TLA-Prover: Verifiable TLA+ Specification Synthesis via Preference-Optimized Low-Rank Adaptation
=================================================================================================

:Status: Accepted
:Venue: ICSOFT 2026 - International Conference on Software Technologies, Porto, Portugal
:Authors: AI4FM, Loyola University Chicago
:DOI / PDF: Available upon publication


Abstract
--------

TLA+ is a formal specification language for verifying distributed systems and safety-critical
protocols. Large language models (LLMs) frequently produce TLA+ specifications that fail the TLC
model checker for semantic reasons. Across 25 LLMs, the best public baseline is 26.6% syntactic
parse and 8.6% semantic model-check. We present TLA-Prover, a 20-billion-parameter model for
TLA+ specification synthesis. Training combines supervised fine-tuning (SFT) on verified examples
with repair-based group-relative policy optimization (GRPO). In the GRPO stage, the model learns
to fix its own rejected specifications. We also train a direct preference optimization (DPO)
variant from the same SFT checkpoint as an ablation. TLC provides the reward signal directly,
with no learned reward model.

Four tiers grade each output: Bronze (parses), Silver (no warnings), Gold (passes TLC), and
Diamond. To reach Diamond, the model's correctness property is automatically altered in a small
way; TLC must then detect a violation. If TLC still passes, the property was always-true and
contributes nothing; the output fails Diamond. TLA-Prover reaches 9/30 (pass@1 = 30%) at both
Gold and Diamond on a held-out 30-problem benchmark. This is roughly 3.5× the 8.6% untuned
baseline. The DPO variant reaches 20% at Diamond. Gold and Diamond coincide at every checkpoint,
preventing the trivial-property failure mode.


Key Results
-----------

.. list-table::
   :header-rows: 1

   * - Metric
     - Result
   * - Syntactic correctness — best public baseline
     - 26.6%
   * - Semantic correctness — best public baseline (8.6% untuned)
     - 8.6%
   * - TLA-Prover Gold (passes TLC) pass@1
     - **30%**
   * - TLA-Prover Diamond pass@1
     - **30%**
   * - DPO variant Diamond pass@1
     - 20%
   * - Improvement over untuned baseline
     - ~3.5×


Training Approach
-----------------

**Supervised Fine-Tuning (SFT)**
The model is first trained on a curated set of verified TLA+ specifications to establish a
strong syntactic and semantic foundation.

**Group-Relative Policy Optimization (GRPO)**
In the GRPO stage, the model generates multiple candidate specifications per prompt.
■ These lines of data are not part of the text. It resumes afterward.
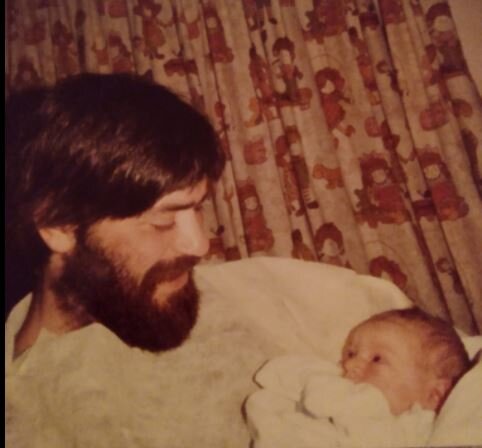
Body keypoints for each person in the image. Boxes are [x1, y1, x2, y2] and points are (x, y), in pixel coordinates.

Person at [245, 307, 471, 447]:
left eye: (377, 359)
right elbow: (278, 376)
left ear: (435, 394)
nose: (351, 364)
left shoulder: (426, 430)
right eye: (350, 354)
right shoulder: (332, 391)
Rejected
outputs are used as repair targets, teaching the model to iteratively correct its own mistakes.
TLC model-checker output serves as the reward signal — no learned reward model is involved.

**Direct Preference Optimization (DPO) ablation**
A DPO variant is trained from the same SFT checkpoint to compare preference-optimization
strategies. It reaches 20% at Diamond, versus 30% for the GRPO variant.


Grading Tiers
-------------

.. list-table::
   :header-rows: 1

   * - Tier
     - Criterion
   * - Bronze
     - Specification parses (SANY)
   * - Silver
     - No parser warnings
   * - Gold
     - Passes TLC model checker
   * - Diamond
     - Gold, plus TLC detects a violation when the correctness property is deliberately mutated

Diamond prevents the trivial-property failure mode: a specification whose correctness
property is always true passes TLC by vacuity and contributes nothing meaningful. The
mutation test catches this. Gold and Diamond coincide at every checkpoint in TLA-Prover,
indicating the model never falls back to trivial properties.


Relationship to Prior Work
--------------------------

This paper extends the findings of our evaluation study
`Can LLMs Write Correct TLA+ Specifications? <llm-tla-evaluation/>`__,
which established the 8.6% semantic correctness baseline across 25 LLMs. TLA-Prover
demonstrates that targeted fine-tuning with verifiable reward signals can close much
of that gap.


Citation
--------

.. note::
   The paper has been accepted at ICSOFT 2026. Full citation will be available upon publication.